◆ **PROBLEM STATEMENT**: From the data below, retype exactly the lines starting with the one that contains "X137435000Y-87440000D03*" and ending with the one that contains "X167000000Y-92250000D03*", both included.

(Records excerpted from a collection)
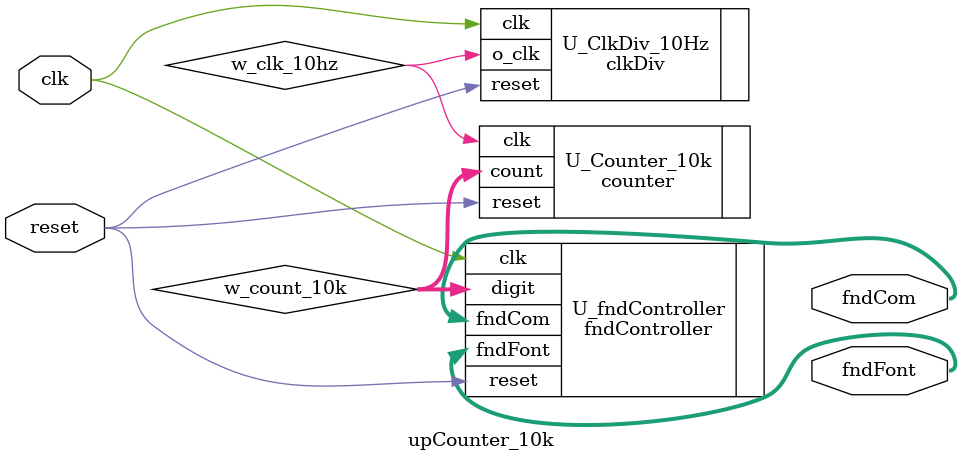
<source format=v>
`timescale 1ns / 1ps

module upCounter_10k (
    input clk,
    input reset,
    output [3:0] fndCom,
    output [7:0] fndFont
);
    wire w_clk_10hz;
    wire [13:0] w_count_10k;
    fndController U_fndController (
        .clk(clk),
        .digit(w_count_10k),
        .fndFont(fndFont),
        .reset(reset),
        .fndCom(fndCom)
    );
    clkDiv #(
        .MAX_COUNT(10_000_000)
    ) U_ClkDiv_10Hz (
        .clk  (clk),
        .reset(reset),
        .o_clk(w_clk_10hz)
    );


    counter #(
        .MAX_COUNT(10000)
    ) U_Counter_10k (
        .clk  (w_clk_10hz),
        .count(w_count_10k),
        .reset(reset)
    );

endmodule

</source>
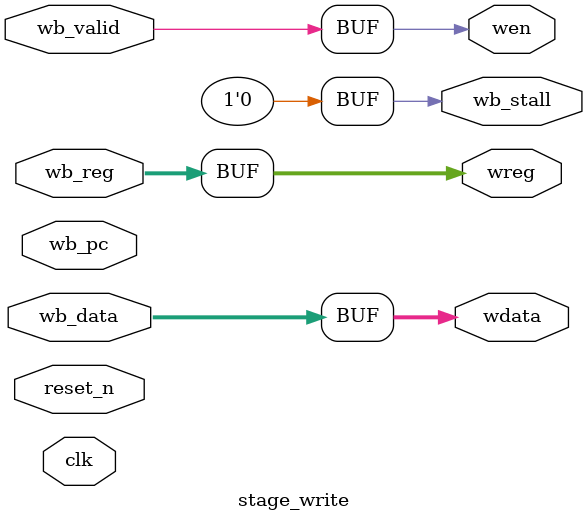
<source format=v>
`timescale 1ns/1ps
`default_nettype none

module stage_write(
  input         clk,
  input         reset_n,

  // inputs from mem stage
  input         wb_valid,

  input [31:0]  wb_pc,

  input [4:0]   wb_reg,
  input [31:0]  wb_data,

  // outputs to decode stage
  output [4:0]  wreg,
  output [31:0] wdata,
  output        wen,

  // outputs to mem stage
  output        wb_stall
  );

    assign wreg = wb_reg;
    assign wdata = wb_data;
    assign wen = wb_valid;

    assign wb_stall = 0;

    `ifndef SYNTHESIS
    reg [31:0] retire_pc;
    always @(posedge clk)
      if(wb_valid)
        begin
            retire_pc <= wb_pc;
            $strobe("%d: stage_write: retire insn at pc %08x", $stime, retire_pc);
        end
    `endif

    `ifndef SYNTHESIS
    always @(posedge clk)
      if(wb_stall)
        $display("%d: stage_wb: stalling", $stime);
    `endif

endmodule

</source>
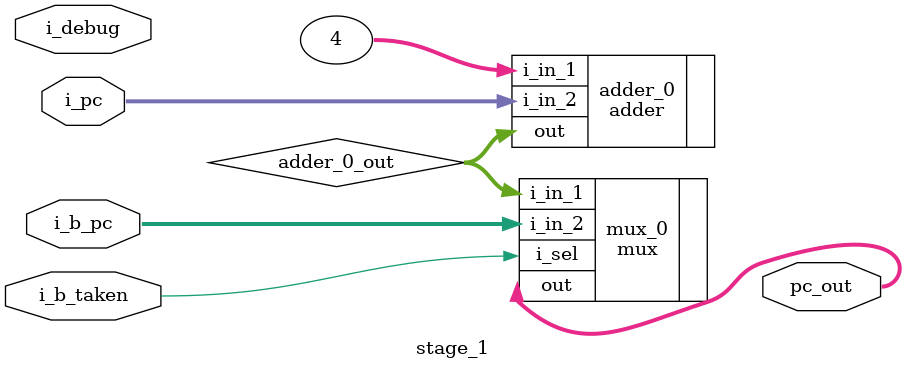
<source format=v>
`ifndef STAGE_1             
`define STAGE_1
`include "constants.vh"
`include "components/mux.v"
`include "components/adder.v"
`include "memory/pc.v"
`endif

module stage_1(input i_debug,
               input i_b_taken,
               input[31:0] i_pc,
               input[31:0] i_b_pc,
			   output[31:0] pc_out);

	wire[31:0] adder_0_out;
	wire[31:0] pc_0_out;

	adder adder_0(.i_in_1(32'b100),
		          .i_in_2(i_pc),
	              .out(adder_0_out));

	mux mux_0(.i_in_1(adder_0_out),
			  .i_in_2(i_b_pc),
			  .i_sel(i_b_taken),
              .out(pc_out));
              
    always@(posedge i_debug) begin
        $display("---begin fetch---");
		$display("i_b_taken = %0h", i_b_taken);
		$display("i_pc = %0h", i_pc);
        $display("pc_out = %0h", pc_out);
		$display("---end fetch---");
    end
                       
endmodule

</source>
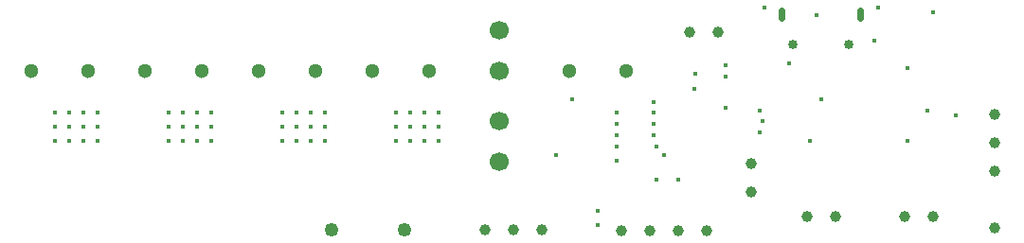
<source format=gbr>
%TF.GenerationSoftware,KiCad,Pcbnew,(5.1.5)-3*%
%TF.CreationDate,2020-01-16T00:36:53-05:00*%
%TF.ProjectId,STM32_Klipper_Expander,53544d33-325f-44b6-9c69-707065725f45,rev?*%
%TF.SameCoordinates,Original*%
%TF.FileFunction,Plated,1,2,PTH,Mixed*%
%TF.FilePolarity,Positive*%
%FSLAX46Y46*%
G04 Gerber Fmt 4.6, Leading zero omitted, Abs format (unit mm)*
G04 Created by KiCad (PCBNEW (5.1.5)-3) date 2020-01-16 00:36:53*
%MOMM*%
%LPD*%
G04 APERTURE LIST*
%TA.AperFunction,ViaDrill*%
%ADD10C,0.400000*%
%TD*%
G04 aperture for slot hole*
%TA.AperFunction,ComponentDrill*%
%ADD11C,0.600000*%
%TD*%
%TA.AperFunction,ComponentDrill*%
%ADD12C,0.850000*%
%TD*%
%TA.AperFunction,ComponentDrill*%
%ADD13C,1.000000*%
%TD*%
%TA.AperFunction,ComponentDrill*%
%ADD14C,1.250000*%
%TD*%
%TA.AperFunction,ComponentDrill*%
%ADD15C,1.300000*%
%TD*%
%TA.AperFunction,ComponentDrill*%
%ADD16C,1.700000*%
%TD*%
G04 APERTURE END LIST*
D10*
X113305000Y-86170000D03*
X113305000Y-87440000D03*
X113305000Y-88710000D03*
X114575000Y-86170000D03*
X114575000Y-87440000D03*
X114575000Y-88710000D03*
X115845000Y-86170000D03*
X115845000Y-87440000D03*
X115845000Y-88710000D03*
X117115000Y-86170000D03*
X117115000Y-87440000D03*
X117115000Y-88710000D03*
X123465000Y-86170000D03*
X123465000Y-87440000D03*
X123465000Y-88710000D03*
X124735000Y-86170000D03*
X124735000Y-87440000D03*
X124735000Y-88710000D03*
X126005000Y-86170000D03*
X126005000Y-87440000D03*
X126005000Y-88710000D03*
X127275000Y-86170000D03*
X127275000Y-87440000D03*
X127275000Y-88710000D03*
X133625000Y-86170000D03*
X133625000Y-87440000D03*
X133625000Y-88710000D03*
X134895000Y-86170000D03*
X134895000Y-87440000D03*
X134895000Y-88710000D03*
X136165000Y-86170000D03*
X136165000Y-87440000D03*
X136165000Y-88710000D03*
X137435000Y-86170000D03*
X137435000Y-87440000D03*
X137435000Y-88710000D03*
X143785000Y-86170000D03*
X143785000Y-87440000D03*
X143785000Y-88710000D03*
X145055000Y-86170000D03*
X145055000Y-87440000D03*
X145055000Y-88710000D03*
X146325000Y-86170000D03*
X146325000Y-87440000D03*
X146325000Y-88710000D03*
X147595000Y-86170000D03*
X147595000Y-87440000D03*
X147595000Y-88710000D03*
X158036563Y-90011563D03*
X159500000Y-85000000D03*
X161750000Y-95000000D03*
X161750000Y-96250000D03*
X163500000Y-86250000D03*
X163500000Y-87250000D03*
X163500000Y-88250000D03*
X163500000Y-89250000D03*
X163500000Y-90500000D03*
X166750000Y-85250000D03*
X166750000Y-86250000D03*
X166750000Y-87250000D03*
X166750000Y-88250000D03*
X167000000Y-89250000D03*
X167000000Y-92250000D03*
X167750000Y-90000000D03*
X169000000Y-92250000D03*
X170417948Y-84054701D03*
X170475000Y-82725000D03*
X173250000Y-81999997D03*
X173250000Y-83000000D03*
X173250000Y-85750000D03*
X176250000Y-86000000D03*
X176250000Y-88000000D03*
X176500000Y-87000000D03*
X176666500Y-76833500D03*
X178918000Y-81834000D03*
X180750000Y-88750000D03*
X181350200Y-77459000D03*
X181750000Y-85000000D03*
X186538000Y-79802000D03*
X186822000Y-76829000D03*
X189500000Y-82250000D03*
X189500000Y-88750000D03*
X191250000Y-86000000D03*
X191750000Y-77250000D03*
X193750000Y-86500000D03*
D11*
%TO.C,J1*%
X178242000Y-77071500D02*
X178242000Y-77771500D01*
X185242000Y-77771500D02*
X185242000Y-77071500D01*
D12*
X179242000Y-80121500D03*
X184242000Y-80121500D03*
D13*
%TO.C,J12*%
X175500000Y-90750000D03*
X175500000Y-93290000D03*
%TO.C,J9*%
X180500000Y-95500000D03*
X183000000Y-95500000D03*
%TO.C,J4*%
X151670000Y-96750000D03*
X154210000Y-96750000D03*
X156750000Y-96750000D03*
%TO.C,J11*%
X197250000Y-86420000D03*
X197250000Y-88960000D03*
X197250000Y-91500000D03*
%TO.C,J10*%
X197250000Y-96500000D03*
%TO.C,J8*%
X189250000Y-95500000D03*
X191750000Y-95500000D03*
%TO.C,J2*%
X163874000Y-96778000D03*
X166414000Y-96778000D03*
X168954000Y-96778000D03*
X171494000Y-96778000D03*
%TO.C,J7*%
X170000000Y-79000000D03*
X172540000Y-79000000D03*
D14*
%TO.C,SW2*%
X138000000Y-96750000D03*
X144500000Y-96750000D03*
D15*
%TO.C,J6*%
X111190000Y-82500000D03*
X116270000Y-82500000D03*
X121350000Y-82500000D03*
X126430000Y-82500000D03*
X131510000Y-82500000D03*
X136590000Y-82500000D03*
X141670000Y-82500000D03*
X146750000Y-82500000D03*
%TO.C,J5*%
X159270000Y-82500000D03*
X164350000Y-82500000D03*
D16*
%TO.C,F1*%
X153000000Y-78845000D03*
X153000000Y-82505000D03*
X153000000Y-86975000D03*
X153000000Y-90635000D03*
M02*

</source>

◆ **RESPONSE AREA**:
X137435000Y-87440000D03*
X137435000Y-88710000D03*
X143785000Y-86170000D03*
X143785000Y-87440000D03*
X143785000Y-88710000D03*
X145055000Y-86170000D03*
X145055000Y-87440000D03*
X145055000Y-88710000D03*
X146325000Y-86170000D03*
X146325000Y-87440000D03*
X146325000Y-88710000D03*
X147595000Y-86170000D03*
X147595000Y-87440000D03*
X147595000Y-88710000D03*
X158036563Y-90011563D03*
X159500000Y-85000000D03*
X161750000Y-95000000D03*
X161750000Y-96250000D03*
X163500000Y-86250000D03*
X163500000Y-87250000D03*
X163500000Y-88250000D03*
X163500000Y-89250000D03*
X163500000Y-90500000D03*
X166750000Y-85250000D03*
X166750000Y-86250000D03*
X166750000Y-87250000D03*
X166750000Y-88250000D03*
X167000000Y-89250000D03*
X167000000Y-92250000D03*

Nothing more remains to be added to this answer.